Plans are underway to build a 400MW pumped hydro scheme on the east shore of Loch Ness, capable of powering 400,000 homes.
The energy storage system would take excess electricity generated by wind farms and use it to pump water up to an elevated reservoir. The water can then be released at times of high demand, moving turbines and generating power on its way back down to the loch.
Once completed, the hydro plant will be able to provide 2.4GWh of storage capacity for the grid over a six hour period.
Energy storage has long been a challenge associated with renewable energy sources such as wind and solar power, which don’t necessarily produce power when demand is highest.

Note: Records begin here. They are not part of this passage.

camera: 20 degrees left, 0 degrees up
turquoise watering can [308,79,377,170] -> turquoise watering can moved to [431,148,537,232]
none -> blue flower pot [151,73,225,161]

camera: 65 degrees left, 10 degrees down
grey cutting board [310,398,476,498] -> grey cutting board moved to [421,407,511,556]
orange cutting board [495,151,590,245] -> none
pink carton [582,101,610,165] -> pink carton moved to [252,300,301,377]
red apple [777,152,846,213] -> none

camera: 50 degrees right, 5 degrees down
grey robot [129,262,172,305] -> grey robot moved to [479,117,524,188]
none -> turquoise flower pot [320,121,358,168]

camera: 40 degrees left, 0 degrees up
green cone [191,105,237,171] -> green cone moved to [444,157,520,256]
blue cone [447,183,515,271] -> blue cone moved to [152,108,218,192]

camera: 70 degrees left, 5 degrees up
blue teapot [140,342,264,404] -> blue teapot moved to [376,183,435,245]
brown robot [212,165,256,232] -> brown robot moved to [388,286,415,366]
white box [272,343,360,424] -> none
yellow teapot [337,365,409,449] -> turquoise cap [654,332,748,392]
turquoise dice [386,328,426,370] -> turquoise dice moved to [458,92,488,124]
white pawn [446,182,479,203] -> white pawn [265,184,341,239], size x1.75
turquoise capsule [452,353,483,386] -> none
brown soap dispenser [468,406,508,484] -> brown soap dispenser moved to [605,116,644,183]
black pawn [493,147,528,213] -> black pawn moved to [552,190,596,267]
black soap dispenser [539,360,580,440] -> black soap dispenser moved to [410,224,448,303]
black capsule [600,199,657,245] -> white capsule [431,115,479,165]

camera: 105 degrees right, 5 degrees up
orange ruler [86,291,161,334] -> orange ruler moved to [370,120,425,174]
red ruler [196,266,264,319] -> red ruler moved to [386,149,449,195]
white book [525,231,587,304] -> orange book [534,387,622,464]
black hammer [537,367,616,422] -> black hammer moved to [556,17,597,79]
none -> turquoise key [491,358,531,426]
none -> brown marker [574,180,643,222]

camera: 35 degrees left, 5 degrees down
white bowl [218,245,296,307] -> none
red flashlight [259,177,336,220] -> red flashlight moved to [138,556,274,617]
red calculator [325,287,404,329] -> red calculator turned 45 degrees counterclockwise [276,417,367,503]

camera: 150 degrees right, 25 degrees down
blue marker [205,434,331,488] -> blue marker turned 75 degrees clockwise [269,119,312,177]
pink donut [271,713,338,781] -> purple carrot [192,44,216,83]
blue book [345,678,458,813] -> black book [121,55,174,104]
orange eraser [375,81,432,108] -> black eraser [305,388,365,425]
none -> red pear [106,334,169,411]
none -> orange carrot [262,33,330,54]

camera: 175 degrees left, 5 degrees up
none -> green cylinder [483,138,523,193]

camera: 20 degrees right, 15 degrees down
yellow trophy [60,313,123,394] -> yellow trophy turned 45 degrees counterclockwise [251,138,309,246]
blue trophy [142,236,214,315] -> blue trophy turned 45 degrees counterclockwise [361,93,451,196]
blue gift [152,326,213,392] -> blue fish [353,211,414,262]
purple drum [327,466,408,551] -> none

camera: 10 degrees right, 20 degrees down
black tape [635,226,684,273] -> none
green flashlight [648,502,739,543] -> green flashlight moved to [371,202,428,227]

Boost to the local economy
The proposed site is just south of Dores, a small town around 6 miles away from Inverness. The upper reservoir will blend into the natural geographic features from where it gets its name – Red John.
Intelligent Land Investments (ILI), the company behind the project, say that it will create jobs for up to 300 people.
Mark Wilson from ILI said: “Pumped storage hydro is the largest and cleanest form of energy storage that currently exists – and a key enabler in helping Scotland meet its green energy ambitions.”
“As well as dramatically improving our energy security, this transformational proposal is a fantastic opportunity for the community to benefit from the energy transition while helping turbo-charge Scotland’s decarbonisation efforts.”
The Red John project will join the existing Foyers hydro-electric power station, also situated on the east shore of Loch Ness.